What is expected: Repeat the listing exactly. Any picture in it should be left out of the copy.
--------------------
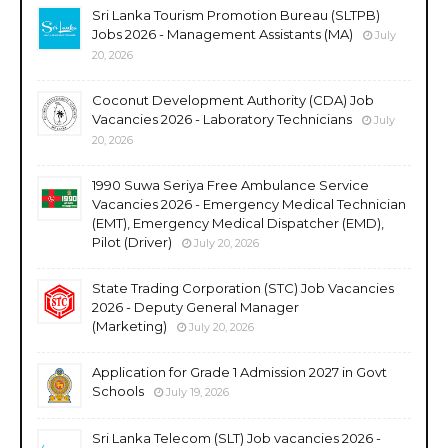
Sri Lanka Tourism Promotion Bureau (SLTPB)
Jobs 2026 - Management Assistants (MA)
July
20, 2026
Coconut Development Authority (CDA) Job
Vacancies 2026 - Laboratory Technicians
July
20, 2026
1990 Suwa Seriya Free Ambulance Service
Vacancies 2026 - Emergency Medical Technician
(EMT), Emergency Medical Dispatcher (EMD),
Pilot (Driver)
July 20, 2026
State Trading Corporation (STC) Job Vacancies
2026 - Deputy General Manager
(Marketing)
July 20, 2026
Application for Grade 1 Admission 2027 in Govt
Schools
July 19, 2026
Sri Lanka Telecom (SLT) Job vacancies 2026 -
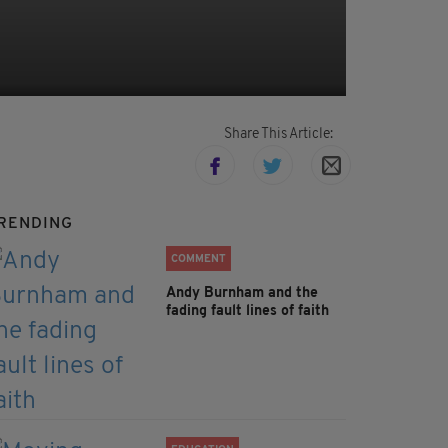
Share This Article:
RENDING
COMMENT
Andy Burnham and the
fading fault lines of faith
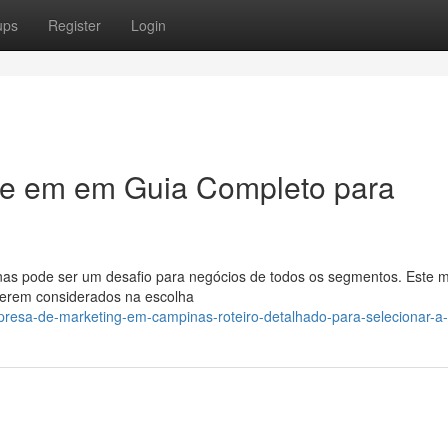
ups
Register
Login
ade em em Guia Completo para
as pode ser um desafio para negócios de todos os segmentos. Este 
 serem considerados na escolha
resa-de-marketing-em-campinas-roteiro-detalhado-para-selecionar-a-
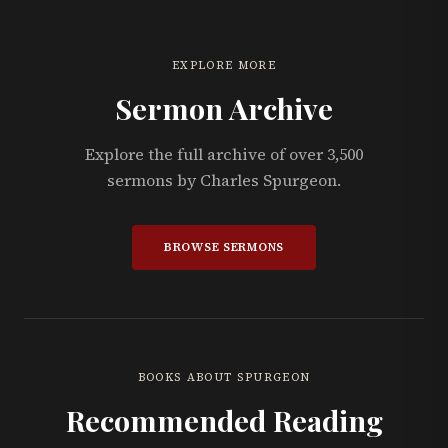
EXPLORE MORE
Sermon Archive
Explore the full archive of over 3,500
sermons by Charles Spurgeon.
BROWSE SERMONS
BOOKS ABOUT SPURGEON
Recommended Reading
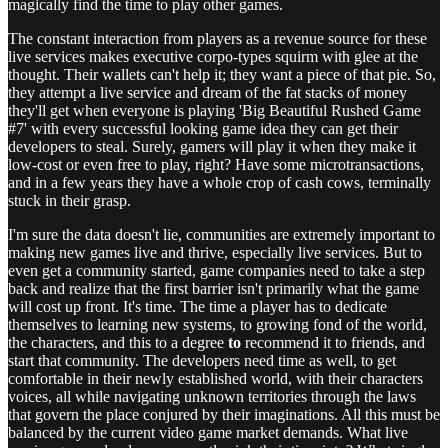
magically find the time to play other games.
The constant interaction from players as a revenue source for these
live services makes executive corpo-types squirm with glee at the
thought. Their wallets can't help it; they want a piece of that pie. So,
they attempt a live service and dream of the fat stacks of money
they'll get when everyone is playing 'Big Beautiful Rushed Game
#7' with every successful looking game idea they can get their
developers to steal. Surely, gamers will play it when they make it
low-cost or even free to play, right? Have some microtransactions,
and in a few years they have a whole crop of cash cows, terminally
stuck in their grasp.
I'm sure the data doesn't lie, communities are extremely important to
making new games live and thrive, especially live services. But to
even get a community started, game companies need to take a step
back and realize that the first barrier isn't primarily what the game
will cost up front. It's time. The time a player has to dedicate
themselves to learning new systems, to growing fond of the world,
the characters, and this to a degree
to
recommend it to friends, and
start that community. The developers need time as well, to get
comfortable in their newly established world, with their characters
voices, all while navigating unknown territories through the laws
that govern the place conjured by their imaginations. All this must be
balanced by the current video game market demands. What live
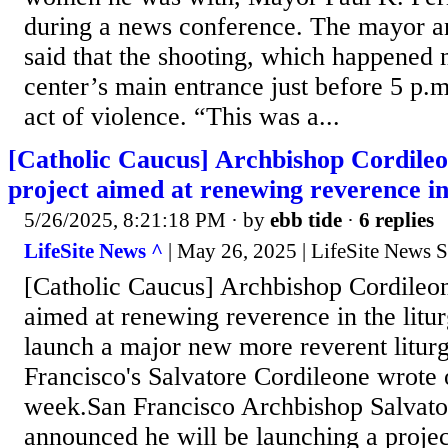
during a news conference. The mayor an
said that the shooting, which happened 
center’s main entrance just before 5 p.
act of violence. “This was a...
[Catholic Caucus] Archbishop Cordile
project aimed at renewing reverence in
5/26/2025, 8:21:18 PM
· by
ebb tide
·
6 replies
LifeSite News ^
| May 26, 2025 | LifeSite News S
[Catholic Caucus] Archbishop Cordileo
aimed at renewing reverence in the litur
launch a major new more reverent liturg
Francisco's Salvatore Cordileone wrote 
week.San Francisco Archbishop Salvato
announced he will be launching a projec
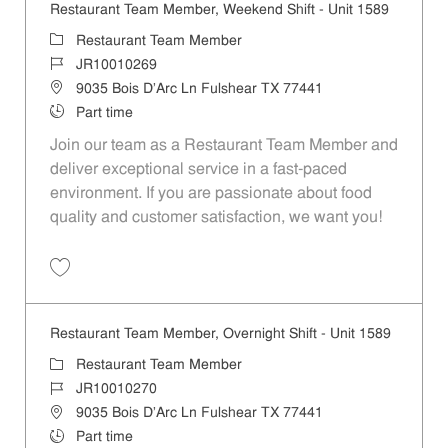
Restaurant Team Member, Weekend Shift - Unit 1589
Category
Restaurant Team Member
Job Id
JR10010269
Location
9035 Bois D'Arc Ln Fulshear TX 77441
Job Type
Part time
Join our team as a Restaurant Team Member and
deliver exceptional service in a fast-paced
environment. If you are passionate about food
quality and customer satisfaction, we want you!
Save Restaurant Team Member, Weekend Shift - Unit 1589 JR1001026
Restaurant Team Member, Overnight Shift - Unit 1589
Category
Restaurant Team Member
Job Id
JR10010270
Location
9035 Bois D'Arc Ln Fulshear TX 77441
Job Type
Part time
--------------------
Output for this exercise:
Sri Lanka Tourism Promotion Bureau (SLTPB)
Jobs 2026 - Management Assistants (MA)
July
20, 2026
Coconut Development Authority (CDA) Job
Vacancies 2026 - Laboratory Technicians
July
20, 2026
1990 Suwa Seriya Free Ambulance Service
Vacancies 2026 - Emergency Medical Technician
(EMT), Emergency Medical Dispatcher (EMD),
Pilot (Driver)
July 20, 2026
State Trading Corporation (STC) Job Vacancies
2026 - Deputy General Manager
(Marketing)
July 20, 2026
Application for Grade 1 Admission 2027 in Govt
Schools
July 19, 2026
Sri Lanka Telecom (SLT) Job vacancies 2026 -
Share This Article:
RENDING
COMMENT
Andy Burnham and the
fading fault lines of faith
ups
Register
Login
ade em em Guia Completo para
as pode ser um desafio para negócios de todos os segmentos. Este 
 serem considerados na escolha
resa-de-marketing-em-campinas-roteiro-detalhado-para-selecionar-a-
EXPLORE MORE
Sermon Archive
Explore the full archive of over 3,500
sermons by Charles Spurgeon.
BROWSE SERMONS
BOOKS ABOUT SPURGEON
Recommended Reading
magically find the time to play other games.
The constant interaction from players as a revenue source for these
live services makes executive corpo-types squirm with glee at the
thought. Their wallets can't help it; they want a piece of that pie. So,
they attempt a live service and dream of the fat stacks of money
they'll get when everyone is playing 'Big Beautiful Rushed Game
#7' with every successful looking game idea they can get their
developers to steal. Surely, gamers will play it when they make it
low-cost or even free to play, right? Have some microtransactions,
and in a few years they have a whole crop of cash cows, terminally
stuck in their grasp.
I'm sure the data doesn't lie, communities are extremely important to
making new games live and thrive, especially live services. But to
even get a community started, game companies need to take a step
back and realize that the first barrier isn't primarily what the game
will cost up front. It's time. The time a player has to dedicate
themselves to learning new systems, to growing fond of the world,
the characters, and this to a degree
to
recommend it to friends, and
start that community. The developers need time as well, to get
comfortable in their newly established world, with their characters
voices, all while navigating unknown territories through the laws
that govern the place conjured by their imaginations. All this must be
balanced by the current video game market demands. What live
during a news conference. The mayor an
said that the shooting, which happened 
center’s main entrance just before 5 p.
act of violence. “This was a...
[Catholic Caucus] Archbishop Cordile
project aimed at renewing reverence in
5/26/2025, 8:21:18 PM
· by
ebb tide
·
6 replies
LifeSite News ^
| May 26, 2025 | LifeSite News S
[Catholic Caucus] Archbishop Cordileo
aimed at renewing reverence in the litur
launch a major new more reverent liturg
Francisco's Salvatore Cordileone wrote 
week.San Francisco Archbishop Salvato
announced he will be launching a projec
Restaurant Team Member, Weekend Shift - Unit 1589
Category
Restaurant Team Member
Job Id
JR10010269
Location
9035 Bois D'Arc Ln Fulshear TX 77441
Job Type
Part time
Join our team as a Restaurant Team Member and
deliver exceptional service in a fast-paced
environment. If you are passionate about food
quality and customer satisfaction, we want you!
Save Restaurant Team Member, Weekend Shift - Unit 1589 JR1001026
Restaurant Team Member, Overnight Shift - Unit 1589
Category
Restaurant Team Member
Job Id
JR10010270
Location
9035 Bois D'Arc Ln Fulshear TX 77441
Job Type
Part time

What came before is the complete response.